These remarkable eyes, physically and metaphorically speaking, can be used for remarkable bad, or remarkable good.

These verses in Proverbs, demonstrate how lust and desire for something can grow wrong when we allow our look to longingly linger... when we gaze.


Here, the look lands on wine... it lingers... it desires... it partakes... it forgets moderation... it sins resulting in drunkenness. But this story doesn't have to be about wine. It can be about a person... a job... an outfit... a home... a song... a movie... a pet... anything that can begin to consume our thoughts, take over our affections, and direct our worship away from God. I just read a very thought provoking blog post by Francis Chan (Remember him - those of you who were in Bible study with me our last home assignment?) discussing how marriage can become a dangerous obsession. Chan's own words here: "Remember that the Bible is not a book about marriage; it is a book about God... remember that the goal is to be completely devoted to God. Marriage can be used as a means of improving our devotion to Jesus. Let’s not get it backwards and think of him as the means of improving our marriages."
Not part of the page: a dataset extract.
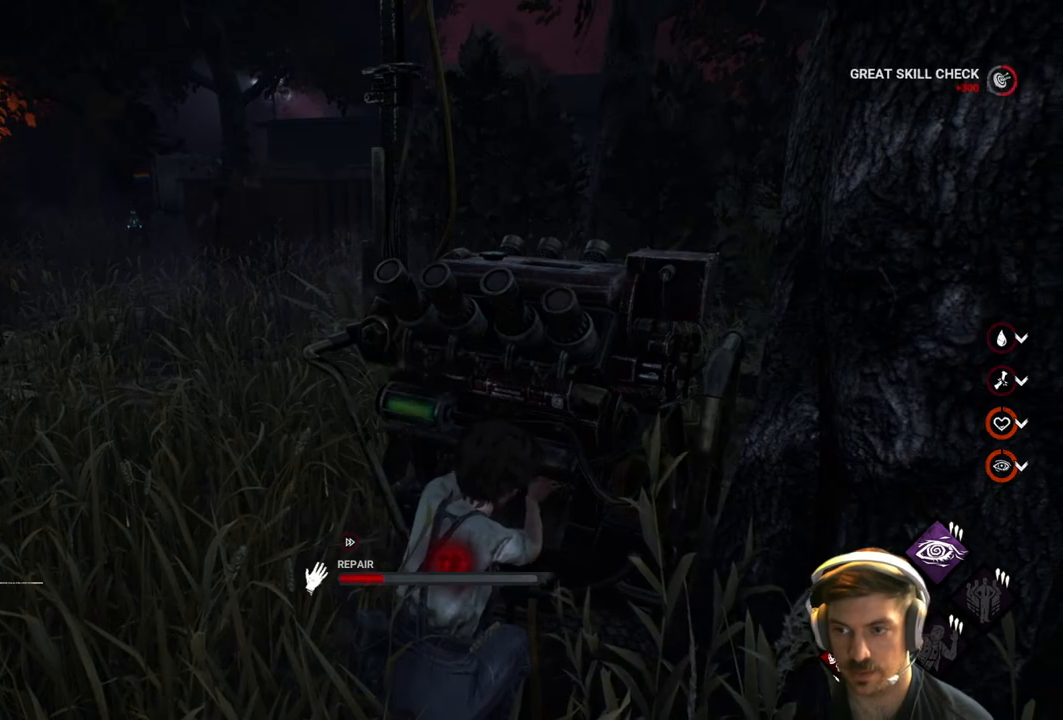
{"buttons": ["R1"], "left_stick": "center", "right_stick": "center", "events": [[233, "right_stick", "right"], [417, "right_stick", "center"]]}
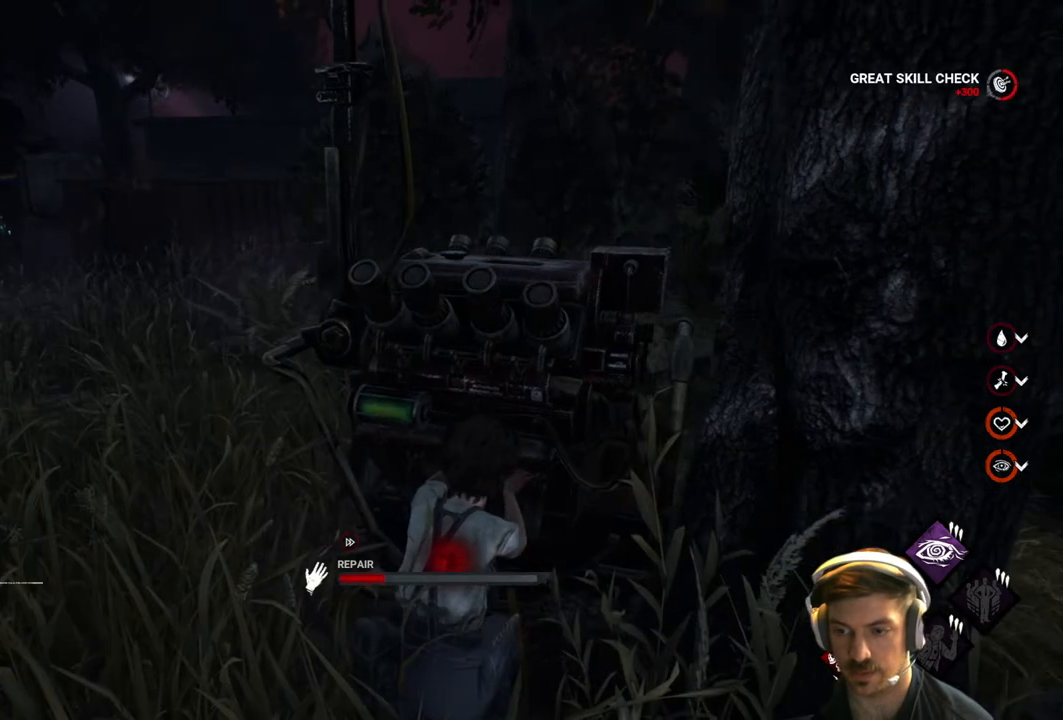
{"buttons": ["R1"], "left_stick": "center", "right_stick": "center", "events": []}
In our church culture, in our fight to value marriage and to keep it defined as God defined it... has it become somewhat like that wine where we gaze too longingly, too long... and become "drunk," or consumed, with something that lasts only this lifetime when we have an eternity to consider?
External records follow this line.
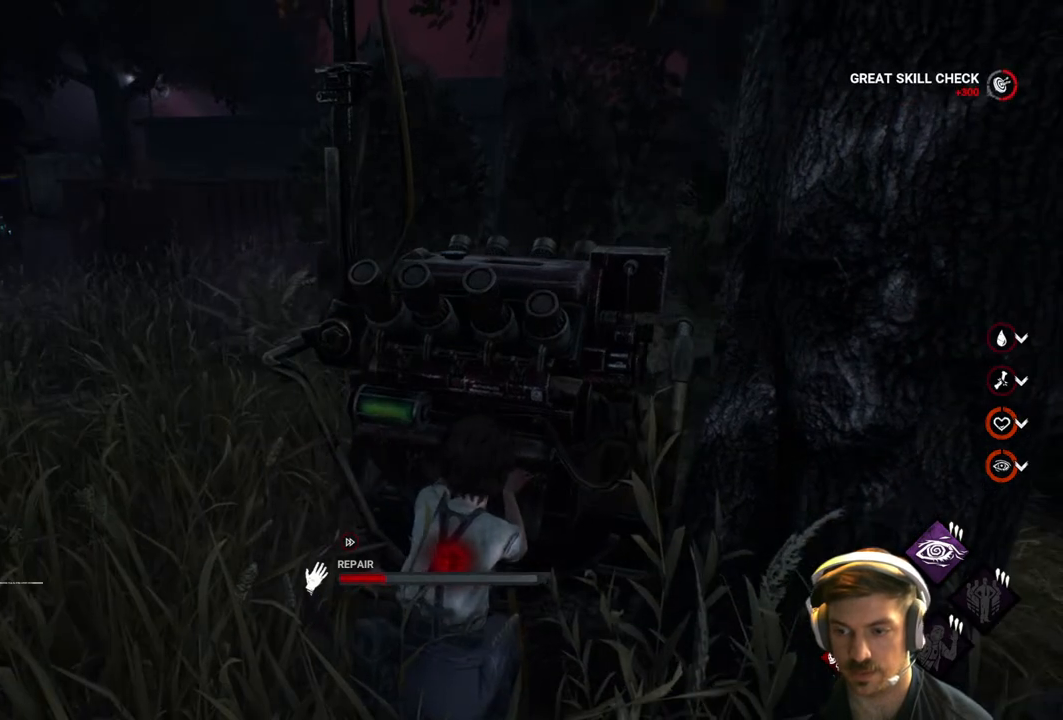
{"buttons": ["R1"], "left_stick": "center", "right_stick": "center", "events": []}
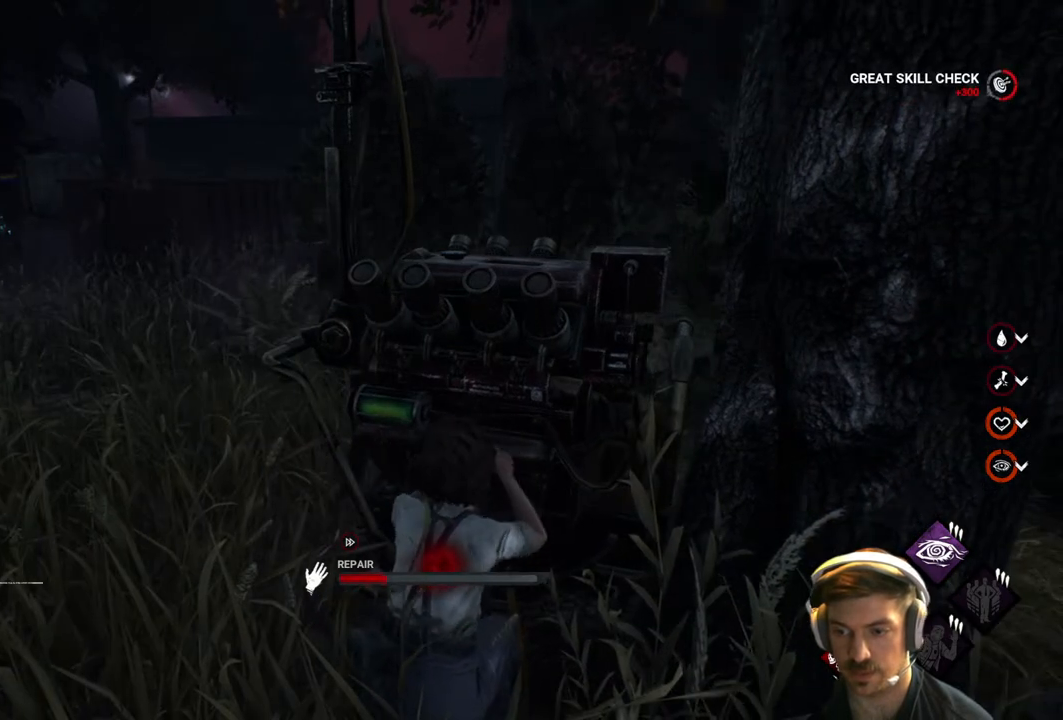
{"buttons": ["R1"], "left_stick": "center", "right_stick": "center", "events": []}
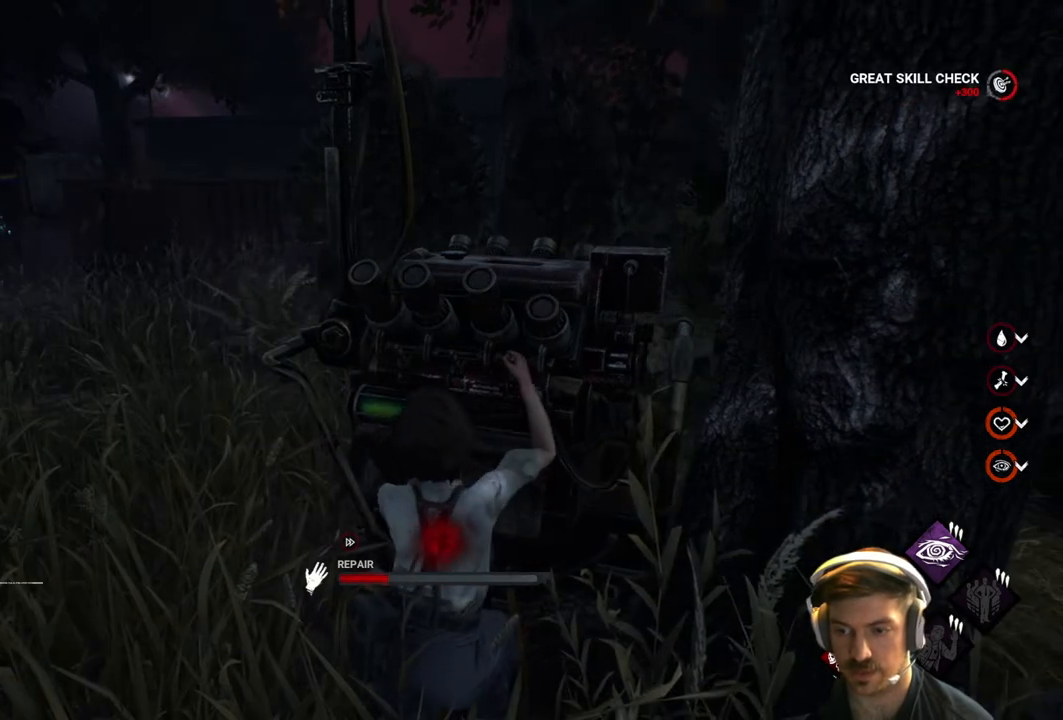
{"buttons": ["R1"], "left_stick": "center", "right_stick": "center", "events": []}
Don't misunderstand me. Marriage is important,wonderful, God-ordained, a mystery and a picture of Christ and His bride - but a good marriage is not the end all or even the most important goal. It is temporal. When it... or anything else... supersedes God and becomes the end all, an idol, a wine we imbibe so ravenously and uncontrollably and immoderately that we become drunk on it, losing the ability to reason and think wisely, then we need to cry out just as Solomon does at the beginning of these verses.

His cry? Well, I love how Mathew Henry puts it:
Verse 29 begins "Who hath woe? who hath sorrow?" In the Hebrew, that is rendered, "lemi oi, lemi aboi" where oi and aboi are interjections of pain or grief. In other words, it reads like this:] Who hath Oh? who hath Alas?"
That will be the cry... some day, some time... when we allow those looks that longingly linger... at whatever...  desiring something else more than God.